Karl Signell Music in a New World Radio Broadcast Recordings

From 1980 to 1984, ethnomusicologist Karl Signell began recorded ethnic music throughout the United States for public radio.  With support from the National Endowment for the Arts, the L.J. and Mary Skaggs Foundation, National Public Radio Performance Programs, and the Satellite Program Development Fund, Signell produced 26 half-hour programs exploring the history of 26 immigrant communities in the United States through their musical performance traditions. Recordings feature an African Senegal Griot, Basque shepherds in Elko Nevada, Persian Sufi music in New York, Fado music from the Portuguese community in East Providence, Rhode Island; Chinese bamboo mouth organ music in San Francisco, a Haitian voudon ceremony in New York, Iraqi lute and drum performance in Costa Mesa, California, Equadorian panpipes in Washington DC; and much more.  Signell, the copyright holder, has given his permission to digitize and place the recordings online.

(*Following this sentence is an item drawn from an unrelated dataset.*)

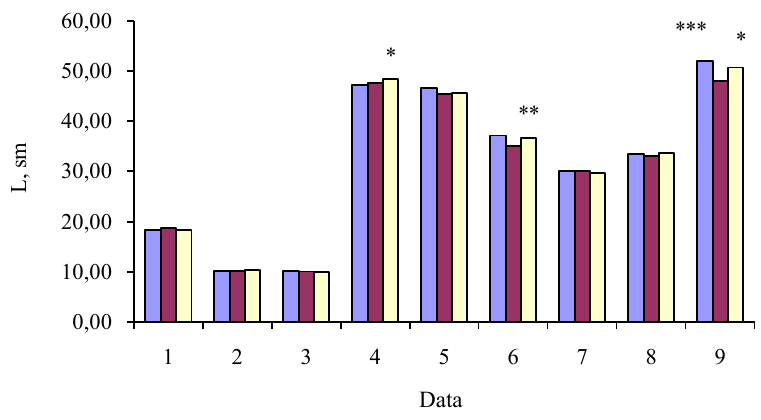
Fig.3. Anthropometrical indicators of elite sportsmen, who specialize in speed climbing (n=10), complex climbing (n=10) and mountaineering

Philadelphia Festival of the British Isles

Mick Moloney, a native of Limerick, Ireland who was prominent in the Irish folk music revival, was persuaded in the 1970s by Kenneth Goldstein to pursue his doctorate in folklore at Penn.  He became involved with the  lively community of Irish musicians in Philadelphia, and the study of the evolution of Irish-American music in communities throughout the United States became his dissertation topic. Moloney, who was a moving force in Irish American cultural scene, spent several years directing the Folklife Center at  International House in the early 1980s, during which time he produced a festival of British Folk Music.  A complete set of recordings of performances and workshops during the festival in 1981 is part of the archive, and features performers such as Lou Killen, Maggie Pierce, John Roberts and Tony Barrand, Eugene O’Donnell, etc.

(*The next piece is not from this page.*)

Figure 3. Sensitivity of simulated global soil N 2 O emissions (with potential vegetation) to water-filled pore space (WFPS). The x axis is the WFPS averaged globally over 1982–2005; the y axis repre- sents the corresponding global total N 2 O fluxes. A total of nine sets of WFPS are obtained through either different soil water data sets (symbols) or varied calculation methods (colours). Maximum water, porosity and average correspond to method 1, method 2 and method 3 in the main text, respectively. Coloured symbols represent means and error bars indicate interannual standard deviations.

Philadelphia British Festival Sound Recordings on Reel (pdf)  



Colloquium Recordings

Select talks given around the University and as part of the Folklore and Folklife Colloquium Series have been recorded, filed and are available for listening in the archive. The collection of cassettes covers a wide range of topics. Recordings from Annenberg include a talk given by Umberto Eco in 1978 entitled "Signification and Communication in a Semiotic Framework" and words from Pierre Bourdieu from 1986.

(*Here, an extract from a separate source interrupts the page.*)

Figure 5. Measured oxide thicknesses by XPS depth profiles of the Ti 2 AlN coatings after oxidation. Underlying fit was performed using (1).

Recordings of the Folklore and Folklife Colloquium Series include Ruth Finnegan's 1981 talk entitled Orality and Variability, Isidore Okpewho's 1983 colloquium Oral Performance in Africa and words from Albert Lord. Also available is William Labov speaking on premonitions (1985), James Deetz from 1983, Sidney Mintz's talk entitled Sweetness through History (1986), Lauri Honko from 1981, and John Roberts' 1982 talk labeled Folklore and the Black Folklorist.

The recordings are catalogued in a small box labeled Penn Colloquia and are listed alphabetically by speaker. If you are interested don't hesitate to ask the 'archivist on duty' for assistance.